Bet Shemesh skandalı ve yatırımların çekilmesi
Tartışmalar, fonun İsrail savaş uçaklarıyla bağlantılı Bet Shemesh Engines adlı şirkete yatırım yaptığının ortaya çıkmasıyla başladı. Ardından Maliye Bakanı Jens Stoltenberg, etik kaygıları gerekçe göstererek inceleme talimatı verdi. Bu sürecin sonunda ABD merkezli Caterpillar’ın da aralarında bulunduğu 29 şirketten yatırımlar çekildi.
ABD’den sert tepki
Karar, Washington’da öfkeye yol açtı. ABD Senatörü Lindsey Graham, kararı “saldırganlığın ötesinde” sözleriyle kınadı ve misilleme ile vize kısıtlamaları tehdidinde bulundu. Trump yönetiminden ise henüz resmi bir açıklama gelmedi, ancak diplomatik gerilimin tırmanmasından endişe ediliyor.
İç politikada yansımalar
Norveç içinde ise bu hamle, seçmenlerin dış politikaya odaklanmasına neden oldu. Analistler, konunun iktidardaki İşçi Partisi’ne destek kazandırdığını belirtiyor. Hükümet de muhalefet de fonun “siyasi amaçlarla kullanılmadığını” savunuyor.

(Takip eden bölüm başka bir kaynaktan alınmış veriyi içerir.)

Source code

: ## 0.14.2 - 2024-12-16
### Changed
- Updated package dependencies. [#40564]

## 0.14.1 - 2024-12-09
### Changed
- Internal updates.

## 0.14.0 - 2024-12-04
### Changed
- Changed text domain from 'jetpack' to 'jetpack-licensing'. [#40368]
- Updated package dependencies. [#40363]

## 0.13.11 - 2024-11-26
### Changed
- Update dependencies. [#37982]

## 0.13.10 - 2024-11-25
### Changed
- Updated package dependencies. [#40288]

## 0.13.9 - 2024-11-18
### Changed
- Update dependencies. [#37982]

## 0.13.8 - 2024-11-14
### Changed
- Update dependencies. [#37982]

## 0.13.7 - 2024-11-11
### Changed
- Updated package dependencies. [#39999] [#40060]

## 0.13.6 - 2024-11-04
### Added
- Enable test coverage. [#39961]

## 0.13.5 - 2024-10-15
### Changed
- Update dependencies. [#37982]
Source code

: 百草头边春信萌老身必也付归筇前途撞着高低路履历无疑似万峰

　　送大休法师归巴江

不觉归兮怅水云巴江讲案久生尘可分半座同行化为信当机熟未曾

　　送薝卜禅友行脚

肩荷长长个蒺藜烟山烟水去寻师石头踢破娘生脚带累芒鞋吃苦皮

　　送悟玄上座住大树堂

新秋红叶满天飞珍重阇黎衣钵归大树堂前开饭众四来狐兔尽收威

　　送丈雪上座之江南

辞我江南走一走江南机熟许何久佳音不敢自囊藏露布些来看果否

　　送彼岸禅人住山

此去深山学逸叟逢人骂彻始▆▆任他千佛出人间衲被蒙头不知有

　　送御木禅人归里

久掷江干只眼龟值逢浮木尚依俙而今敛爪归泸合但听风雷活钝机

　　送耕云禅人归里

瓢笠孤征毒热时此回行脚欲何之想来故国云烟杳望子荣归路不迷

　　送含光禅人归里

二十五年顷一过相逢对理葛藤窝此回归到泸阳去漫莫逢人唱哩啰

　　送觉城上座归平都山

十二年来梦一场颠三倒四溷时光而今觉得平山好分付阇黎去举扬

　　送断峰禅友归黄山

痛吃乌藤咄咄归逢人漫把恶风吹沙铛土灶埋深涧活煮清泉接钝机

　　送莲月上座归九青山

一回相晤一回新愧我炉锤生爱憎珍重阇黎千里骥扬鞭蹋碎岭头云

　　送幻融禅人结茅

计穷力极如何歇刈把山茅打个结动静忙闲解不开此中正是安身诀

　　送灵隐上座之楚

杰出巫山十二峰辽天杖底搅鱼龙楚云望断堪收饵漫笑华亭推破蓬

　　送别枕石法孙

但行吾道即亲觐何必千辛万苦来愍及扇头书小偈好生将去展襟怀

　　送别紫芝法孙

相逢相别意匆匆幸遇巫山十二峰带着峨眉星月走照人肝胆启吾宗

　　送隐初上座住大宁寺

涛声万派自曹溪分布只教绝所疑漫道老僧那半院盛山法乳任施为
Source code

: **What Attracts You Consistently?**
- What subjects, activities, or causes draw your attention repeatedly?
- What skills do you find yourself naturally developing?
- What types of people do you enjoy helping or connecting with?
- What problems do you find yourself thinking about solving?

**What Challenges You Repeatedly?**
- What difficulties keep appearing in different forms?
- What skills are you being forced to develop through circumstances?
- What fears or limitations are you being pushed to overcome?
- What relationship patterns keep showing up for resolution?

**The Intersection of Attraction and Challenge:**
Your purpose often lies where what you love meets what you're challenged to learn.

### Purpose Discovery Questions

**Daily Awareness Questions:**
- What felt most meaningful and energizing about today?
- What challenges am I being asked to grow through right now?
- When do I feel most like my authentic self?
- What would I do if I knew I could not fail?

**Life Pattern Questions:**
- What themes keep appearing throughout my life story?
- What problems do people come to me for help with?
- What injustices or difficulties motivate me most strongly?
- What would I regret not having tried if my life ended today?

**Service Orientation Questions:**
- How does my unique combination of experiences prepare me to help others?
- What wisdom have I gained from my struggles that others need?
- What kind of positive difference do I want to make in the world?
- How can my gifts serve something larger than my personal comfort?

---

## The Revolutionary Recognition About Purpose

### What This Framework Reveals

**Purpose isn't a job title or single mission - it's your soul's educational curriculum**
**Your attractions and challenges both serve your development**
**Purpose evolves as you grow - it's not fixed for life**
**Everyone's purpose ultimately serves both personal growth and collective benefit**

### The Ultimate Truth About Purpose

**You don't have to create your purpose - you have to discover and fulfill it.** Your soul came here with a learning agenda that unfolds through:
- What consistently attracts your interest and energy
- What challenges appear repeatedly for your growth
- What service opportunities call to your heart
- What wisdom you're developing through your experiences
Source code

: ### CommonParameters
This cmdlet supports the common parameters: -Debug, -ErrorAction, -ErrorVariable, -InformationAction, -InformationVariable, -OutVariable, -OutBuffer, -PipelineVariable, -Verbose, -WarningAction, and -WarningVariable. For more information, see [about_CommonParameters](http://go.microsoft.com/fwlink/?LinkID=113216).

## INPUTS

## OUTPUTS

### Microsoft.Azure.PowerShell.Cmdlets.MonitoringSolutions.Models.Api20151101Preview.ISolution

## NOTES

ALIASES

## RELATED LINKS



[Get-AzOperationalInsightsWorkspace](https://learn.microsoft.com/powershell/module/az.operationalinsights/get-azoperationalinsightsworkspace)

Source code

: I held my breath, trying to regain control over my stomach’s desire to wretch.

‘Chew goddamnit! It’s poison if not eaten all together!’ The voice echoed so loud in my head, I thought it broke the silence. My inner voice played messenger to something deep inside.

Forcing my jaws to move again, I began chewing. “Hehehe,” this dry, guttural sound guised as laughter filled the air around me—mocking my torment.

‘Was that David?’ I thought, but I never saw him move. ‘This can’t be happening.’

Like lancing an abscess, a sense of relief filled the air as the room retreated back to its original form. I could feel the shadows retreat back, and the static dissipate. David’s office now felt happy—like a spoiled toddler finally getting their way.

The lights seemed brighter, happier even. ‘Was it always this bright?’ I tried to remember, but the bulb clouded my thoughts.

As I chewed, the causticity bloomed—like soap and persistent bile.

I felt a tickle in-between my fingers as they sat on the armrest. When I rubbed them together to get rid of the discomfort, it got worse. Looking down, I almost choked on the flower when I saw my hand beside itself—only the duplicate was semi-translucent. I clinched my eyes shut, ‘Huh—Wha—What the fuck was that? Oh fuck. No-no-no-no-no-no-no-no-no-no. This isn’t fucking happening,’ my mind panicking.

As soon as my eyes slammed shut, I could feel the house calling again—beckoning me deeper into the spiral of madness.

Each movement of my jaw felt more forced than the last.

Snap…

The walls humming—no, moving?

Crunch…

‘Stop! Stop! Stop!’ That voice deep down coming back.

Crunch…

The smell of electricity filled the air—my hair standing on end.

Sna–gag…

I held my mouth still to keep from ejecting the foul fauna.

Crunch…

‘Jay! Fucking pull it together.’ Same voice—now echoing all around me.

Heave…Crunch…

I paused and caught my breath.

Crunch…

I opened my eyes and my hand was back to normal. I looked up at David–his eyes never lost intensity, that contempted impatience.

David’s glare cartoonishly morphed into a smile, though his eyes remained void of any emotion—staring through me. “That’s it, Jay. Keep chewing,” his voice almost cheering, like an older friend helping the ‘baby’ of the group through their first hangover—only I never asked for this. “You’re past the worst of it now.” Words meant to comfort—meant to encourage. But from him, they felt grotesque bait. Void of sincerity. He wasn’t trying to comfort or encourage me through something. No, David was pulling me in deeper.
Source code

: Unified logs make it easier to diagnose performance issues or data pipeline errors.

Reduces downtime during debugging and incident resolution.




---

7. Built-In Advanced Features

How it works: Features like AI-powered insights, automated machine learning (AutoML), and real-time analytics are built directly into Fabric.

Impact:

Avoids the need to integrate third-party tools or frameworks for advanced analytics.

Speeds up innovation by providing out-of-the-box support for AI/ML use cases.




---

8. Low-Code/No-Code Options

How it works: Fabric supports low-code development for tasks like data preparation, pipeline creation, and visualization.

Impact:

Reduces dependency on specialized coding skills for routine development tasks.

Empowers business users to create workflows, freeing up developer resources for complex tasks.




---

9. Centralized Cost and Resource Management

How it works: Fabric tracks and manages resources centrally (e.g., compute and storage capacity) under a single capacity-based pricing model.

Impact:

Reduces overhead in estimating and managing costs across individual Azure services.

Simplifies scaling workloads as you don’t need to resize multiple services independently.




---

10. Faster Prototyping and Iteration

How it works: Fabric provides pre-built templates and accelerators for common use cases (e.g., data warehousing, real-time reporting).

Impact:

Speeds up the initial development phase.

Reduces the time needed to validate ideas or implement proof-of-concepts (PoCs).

Fonun CEO’su Nicolai Tangen ise yaşananları fonun “en kötü krizi” olarak tanımlayarak, siyasallaşma riskinin kurumun temel misyonunu tehdit edebileceğini söyledi.
Küresel etkiler
Norveç Varlık Fonu, küresel hisse senetlerinin yüzde 1,5’ini elinde bulunduruyor. Bu da onu yalnızca Norveç’in değil, küresel finansın ve etik yatırımların en önemli aktörlerinden biri haline getiriyor. Bu nedenle alınan kararın yankılarının önümüzdeki dönemde daha da büyümesi bekleniyor.